**SOURCE RECORDS**.
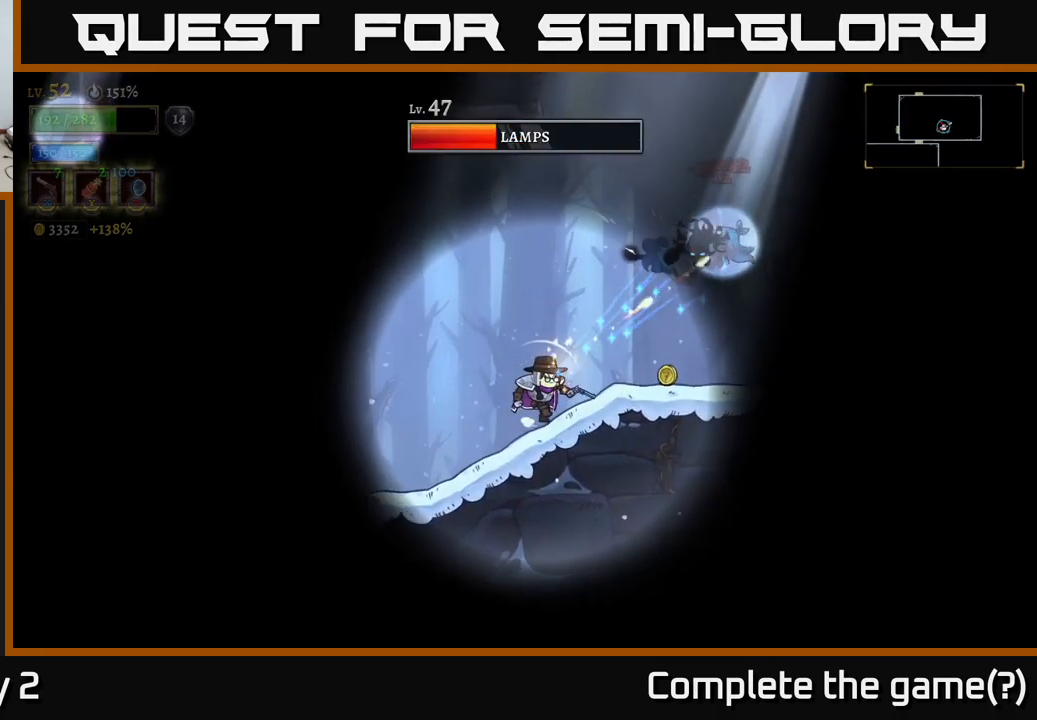
{"buttons": ["X"], "left_stick": "up-right", "right_stick": "center", "events": [[100, "left_stick", "center"], [234, "X", "down"], [234, "left_stick", "right"], [350, "left_stick", "up-right"]]}
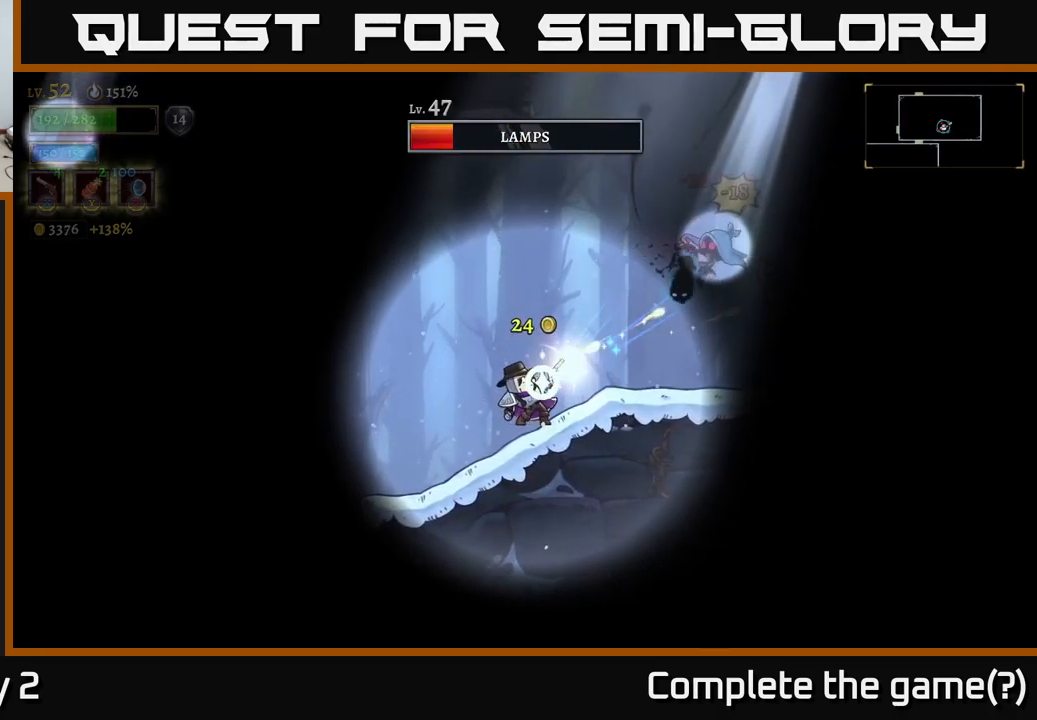
{"buttons": ["X"], "left_stick": "up-right", "right_stick": "center", "events": [[150, "X", "up"], [167, "X", "down"]]}
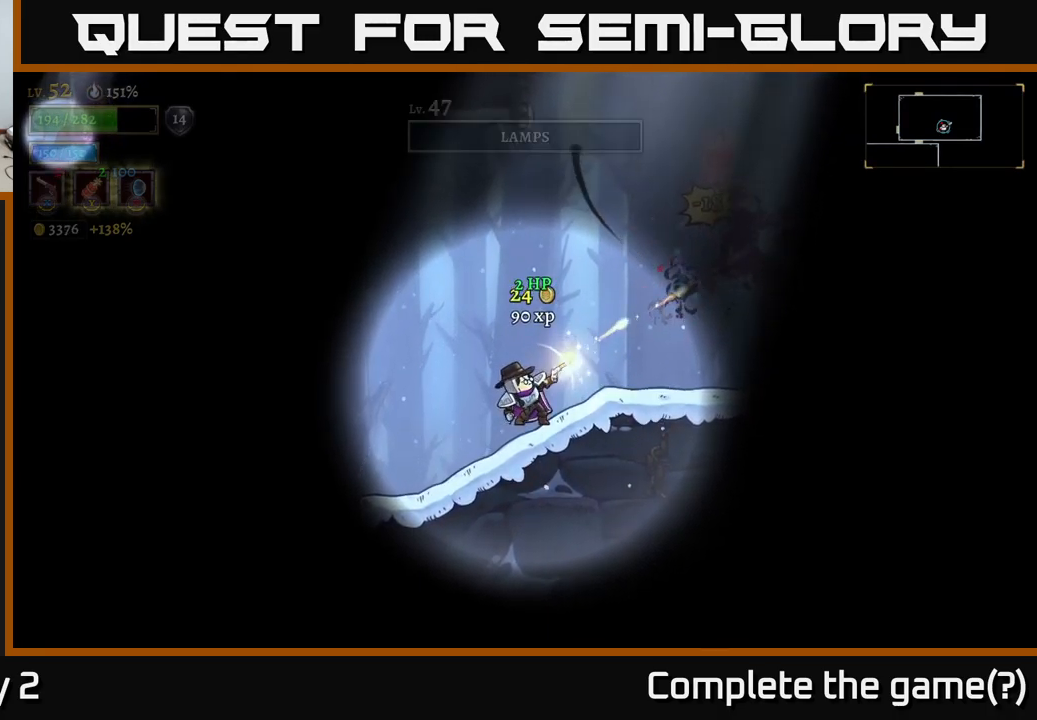
{"buttons": [], "left_stick": "center", "right_stick": "center", "events": [[34, "X", "up"], [167, "R1", "down"], [250, "R1", "up"], [384, "left_stick", "center"]]}
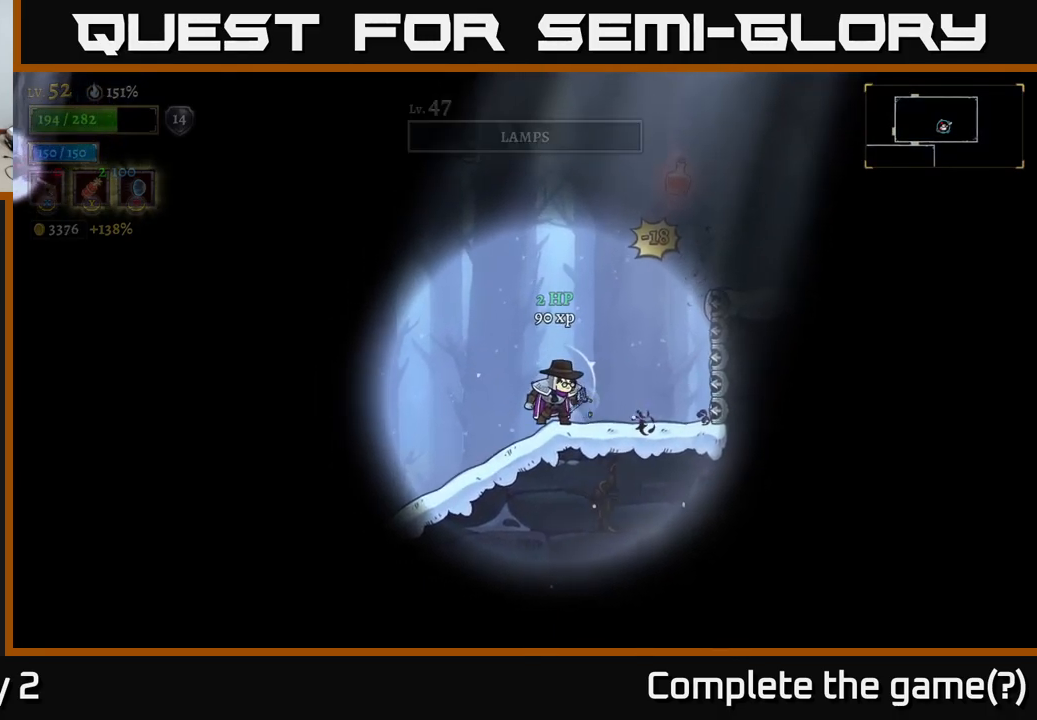
{"buttons": ["A"], "left_stick": "left", "right_stick": "center", "events": [[150, "left_stick", "left"], [367, "left_stick", "center"], [450, "A", "down"], [450, "left_stick", "left"]]}
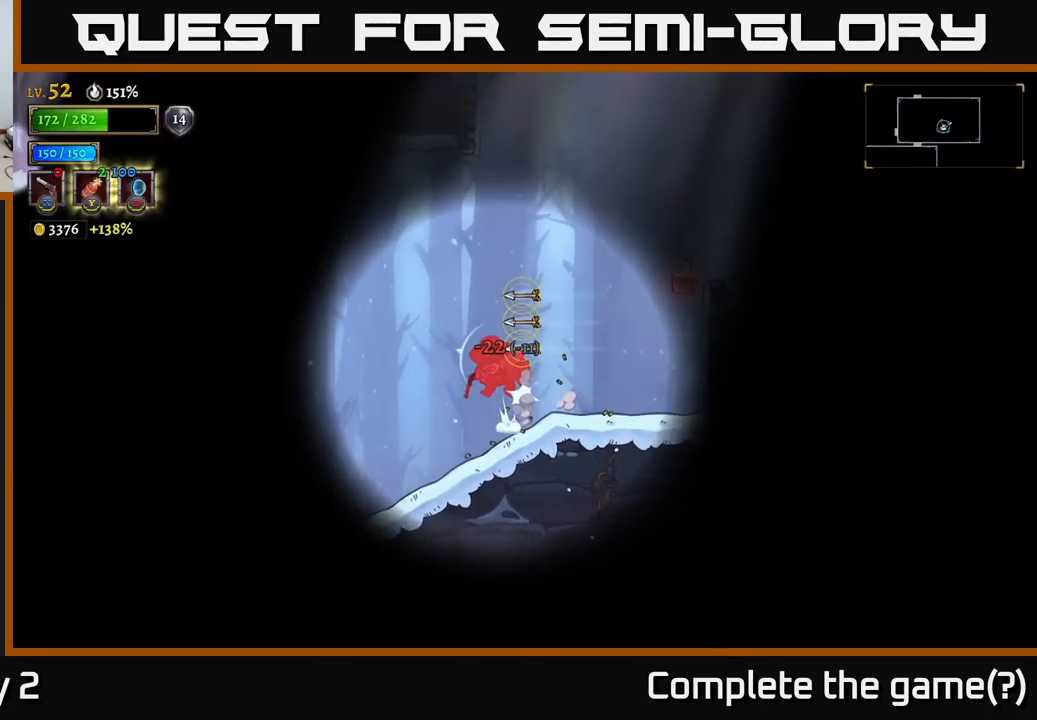
{"buttons": [], "left_stick": "right", "right_stick": "center", "events": [[267, "left_stick", "center"], [300, "A", "up"], [484, "left_stick", "right"]]}
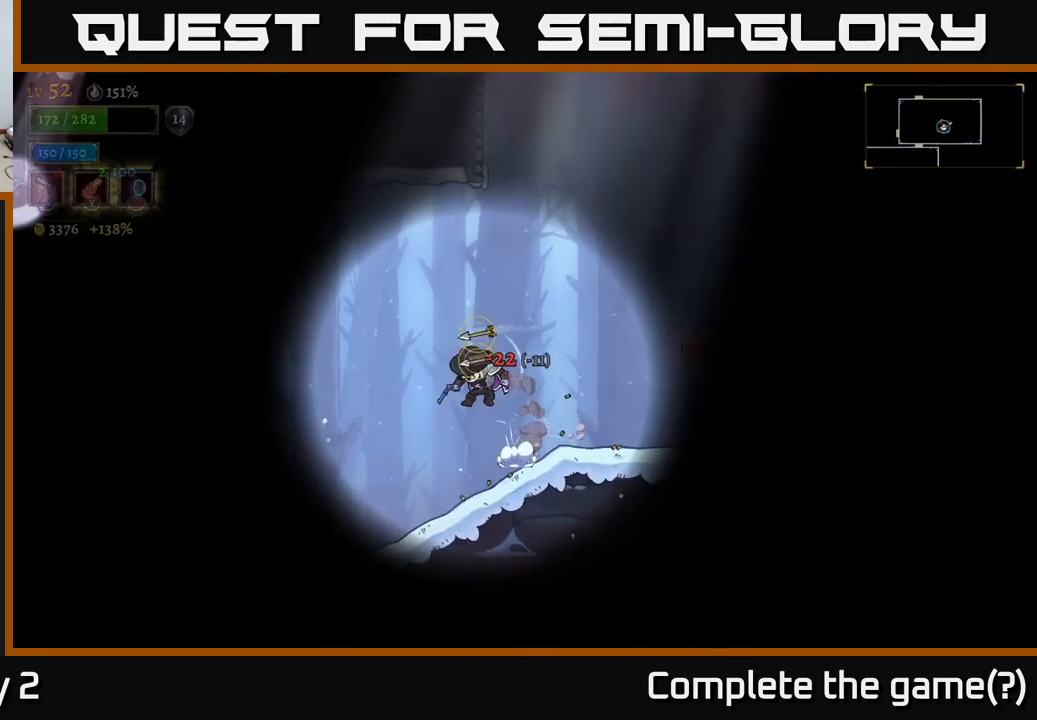
{"buttons": [], "left_stick": "right", "right_stick": "center", "events": []}
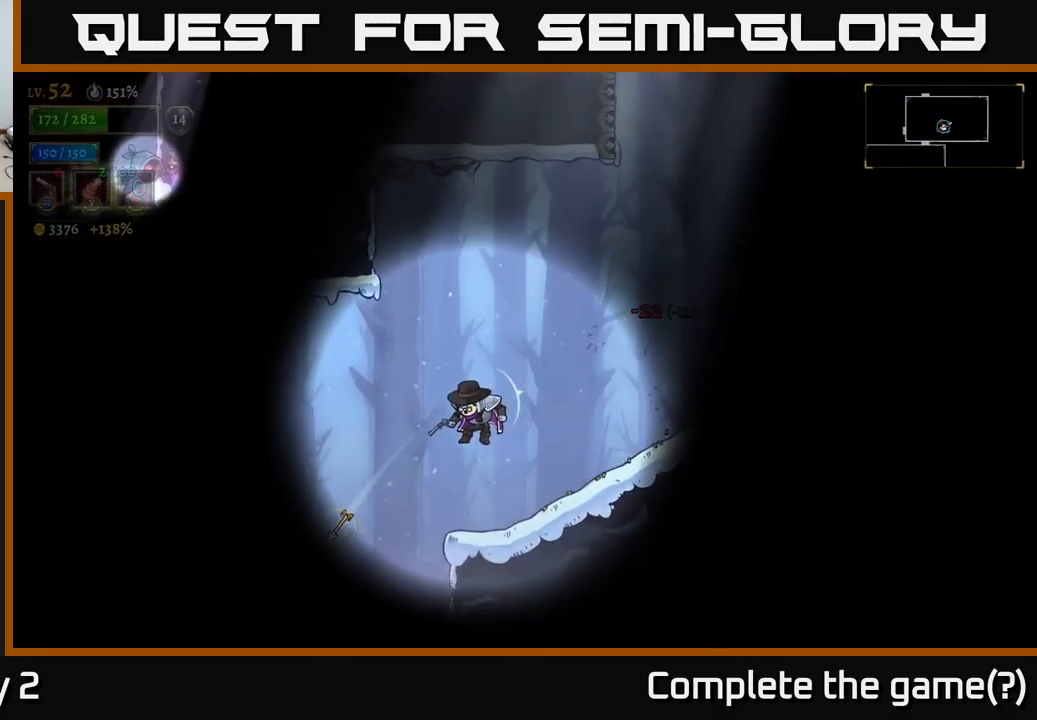
{"buttons": [], "left_stick": "right", "right_stick": "center", "events": [[100, "R2", "down"], [217, "R2", "up"]]}
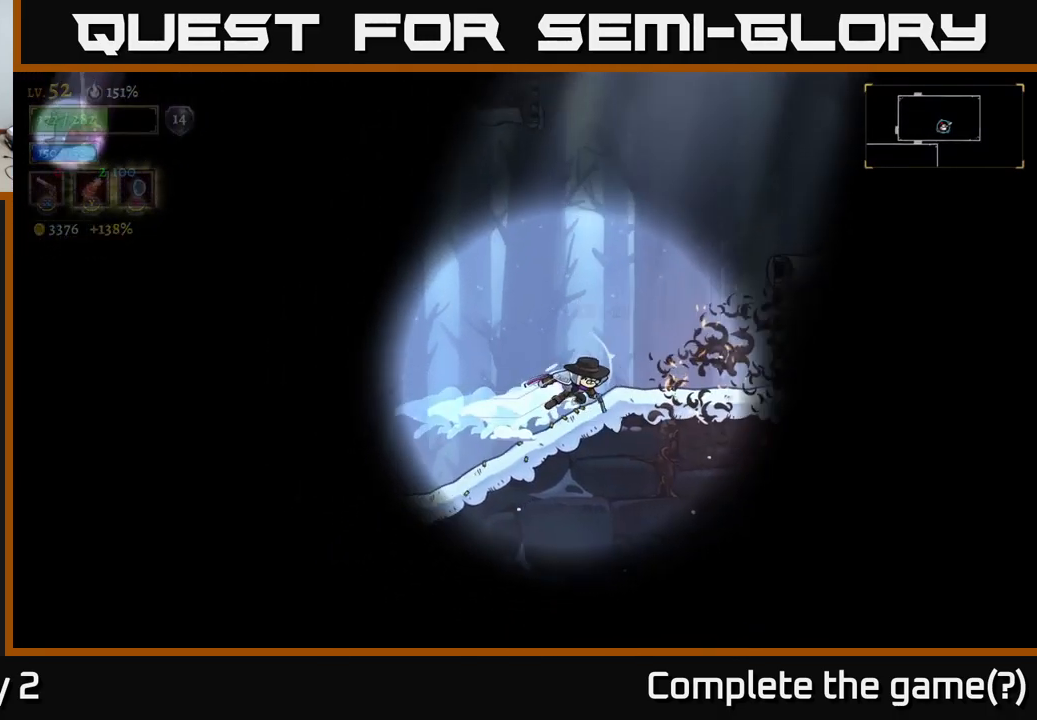
{"buttons": [], "left_stick": "right", "right_stick": "center", "events": [[201, "A", "down"], [501, "A", "up"]]}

**BRIEF**. Reproduce every line above word for word; no images.

**RESPONSE TO THIS EXERCISE**.
{"buttons": ["X"], "left_stick": "up-right", "right_stick": "center", "events": [[100, "left_stick", "center"], [234, "X", "down"], [234, "left_stick", "right"], [350, "left_stick", "up-right"]]}
{"buttons": ["X"], "left_stick": "up-right", "right_stick": "center", "events": [[150, "X", "up"], [167, "X", "down"]]}
{"buttons": [], "left_stick": "center", "right_stick": "center", "events": [[34, "X", "up"], [167, "R1", "down"], [250, "R1", "up"], [384, "left_stick", "center"]]}
{"buttons": ["A"], "left_stick": "left", "right_stick": "center", "events": [[150, "left_stick", "left"], [367, "left_stick", "center"], [450, "A", "down"], [450, "left_stick", "left"]]}
{"buttons": [], "left_stick": "right", "right_stick": "center", "events": [[267, "left_stick", "center"], [300, "A", "up"], [484, "left_stick", "right"]]}
{"buttons": [], "left_stick": "right", "right_stick": "center", "events": []}
{"buttons": [], "left_stick": "right", "right_stick": "center", "events": [[100, "R2", "down"], [217, "R2", "up"]]}
{"buttons": [], "left_stick": "right", "right_stick": "center", "events": [[201, "A", "down"], [501, "A", "up"]]}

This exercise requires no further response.